Эпоха «остранения». Русский формализм и современное гуманитарное знание - страница 25



Чтобы восстановить истинное положение дел, Шкловский обращается к дизъюнктивной логике (и это еще одна важная черта, объединяющая всех теоретиков, чьи труды я сделал предметом рассмотрения). Искусство строго отграничивается от не-искусства – tertium non datur. Но молодой формалист всегда оставался художником едва ли не в большей степени, чем исследователем, и строгая систематизация никогда не была его сильной стороной. Даже беглый взгляд на дореволюционные статьи Шкловского выявляет несколько бинарных оппозиций, каждая из которых осмысливает антиномию искусства и не-искусства с разных точек зрения: «поэзия vs проза», «ви´дение vs узнавание», «заумный vs обычный язык», «метафора vs метонимия», «восприятие vs автоматизация» [Там же: 37, 40, 45, 61, 63] – список может быть продолжен. Вторые элементы этих пар объединены специфическим модусом восприятия окружающих явлений. Отупев от их механического повторения, мы воспринимаем их поверхностно, как абстрактные алгебраические символы, обреченные на вечную неизменность. Художественное остранение, объединяющее первые элементы указанных антиномий, радикально меняет наше осознание реальности: обыденное становится исключительным. Внезапно мы начинаем видеть вещи другими – освобожденными от привычных ассоциаций, как будто впервые. Для пущей эффектности Шкловский показывает на примере поэтического ритма, что остранение не может быть предсказано, «предугадано», и как таковое не поддается «систематизации» [Там же: 72]. Но чем же движется такое необычное переключение восприятия? Прежде чем ответить на этот вопрос, я позволю себе уделить внимание моему второму персонажу.
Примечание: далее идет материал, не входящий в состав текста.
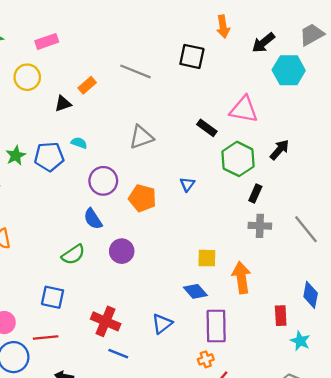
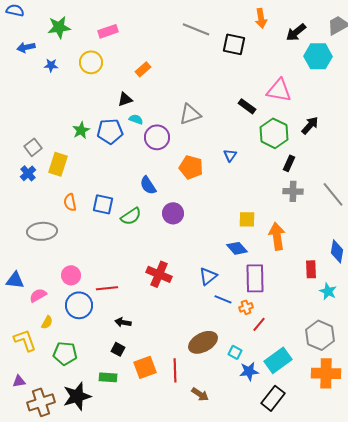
gray line: (135, 71) -> (196, 29), moved
black triangle: (63, 104) -> (125, 99), moved
purple circle: (103, 181) -> (157, 137), moved
blue square: (53, 297) -> (103, 204), moved
blue line: (118, 354) -> (223, 299), moved

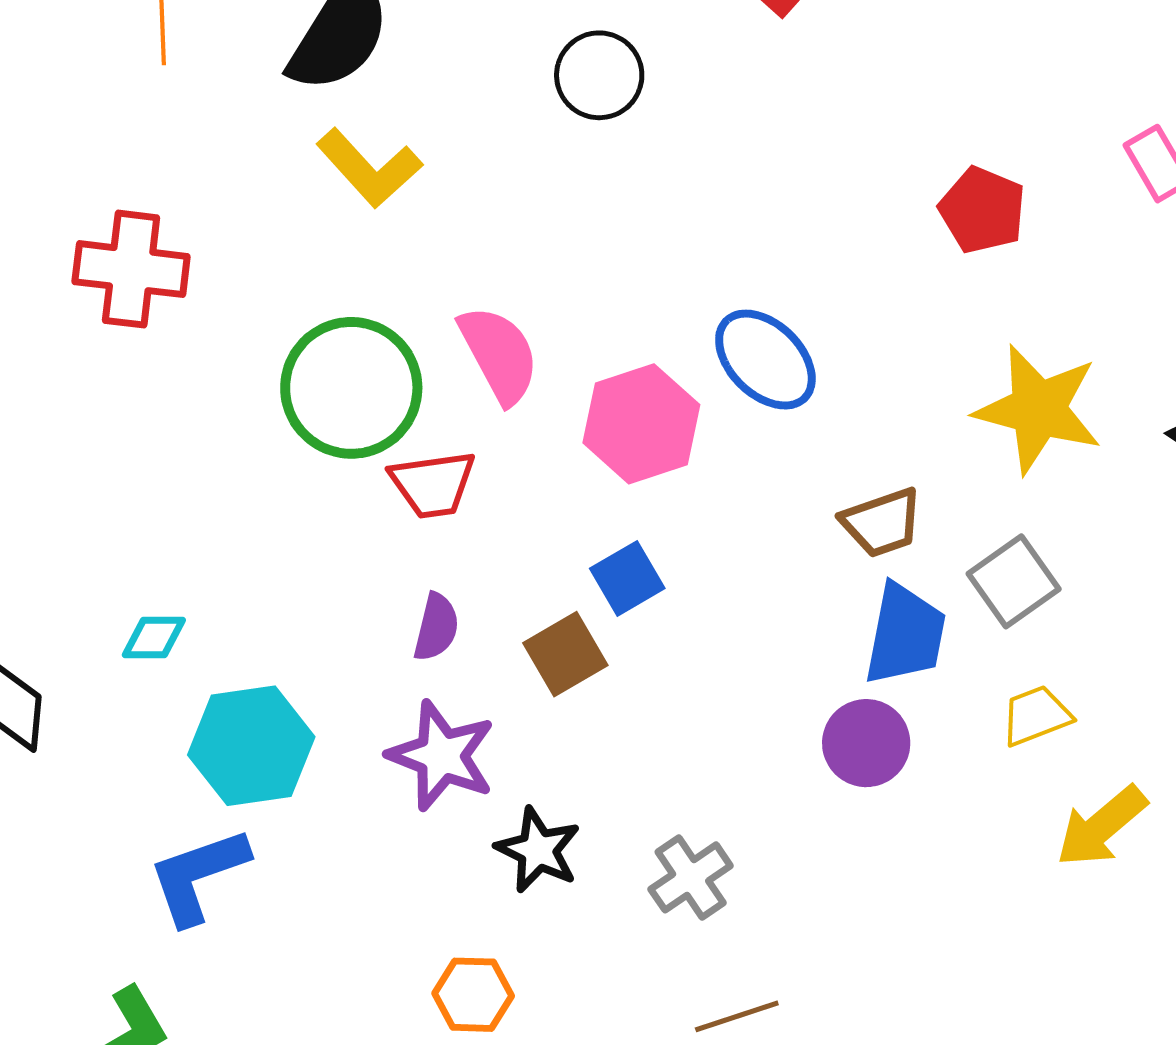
Кратко пересказать правовые теории Шмитта – задача непростая из-за одного только стиля его философии. По характеристике одного из комментаторов, стилю Шмитта свойственны «беспрестанные колебания между рассудочным и лихорадочным, академическим и пророческим, аналитическим и мифическим» [Holmes, 1993: 39]. Большинство исследователей сходятся на том, что напряженный интерес Шмитта к политическим аспектам права стимулировала социология Вебера (см., например: [McCormick, 1997: 31–82]) и что главным объектом его критики был либеральный позитивизм, теоретиком которого был австрийский юрист Ганс Кельзен, наиболее известный поборник неполитического научного подхода к правовому анализу (см., например: [Salter, 2012: 98–118]). Рискуя впасть в чрезмерное упрощение, можно все же сказать, что кельзеновское «Чистое учение о праве» (так называется его главный труд) представляет собой теорию дедуктивно выведенных норм. Правовой порядок – это иерархия систематически организованных «долженствований», каждое из которых черпает свою силу из соответствующей высшей нормы и так вплоть до конечного «основного закона» (Grundgesetz), на котором зиждется вся система права. Таким образом юриспруденция, очищенная от всех привходящих соображений, будь то этика, идеология или экономика, становится логической саморегулирующейся системой.

Шмитт возражал Кельзену по целому ряду вопросов и в своей небольшой статье я вряд ли смогу хоть сколько-нибудь полно изложить его критику (ср., например: [Caldwell, 1997: 85–119]). Я хотел бы остановиться только на одном моменте, имеющем для моей аргументации особое значение. Самым уязвимым местом в рассуждениях Кельзена, проницательно замечает Шмитт в своей «Политической теологии» (1922), является Grundgesetz, юридическое основание всей совокупности законов, существование которого Кельзен предполагает, но природу которого ради научной чистоты своей теории оставляет без разъяснений (см., например: [Шмитт, 2000: 35]). Понятие «основного закона» содержит в себе очевидный парадокс. Как основание правовой системы «основной закон» является ее частью. Однако он приобретает этот статус лишь задним числом, после того как система признана легитимной, – наподобие «подписи», которая (позаимствую дерридианское сравнение) «изобретает подписывающего» [Derrida, 1984: 22]. Исходно «основной закон» представляет собой нечто надправовое: выражение произвола конкретного субъекта/группы – «суверена» (в терминологии Шмитта), который в определенный момент решил приостановить существующий порядок и установить новый. Это, по мнению Шмитта, и есть решающий момент законодательства – момент, когда вводится «исключение», чрезвычайное положение, вызванное особыми обстоятельствами (внешними или внутренними), которое подвергает испытанию границы нормы. В том, что Шмитт пишет о праве, обнаруживается поразительная параллель с эстетикой Шкловского: «Исключение интереснее нормального случая. Нормальное не доказывает ничего, исключение доказывает все; оно не только подтверждает правило, само правило существует только благодаря исключению. В исключении сила действительной жизни взламывает кору застывшей в повторении механики» [Шмитт, 2000: 29].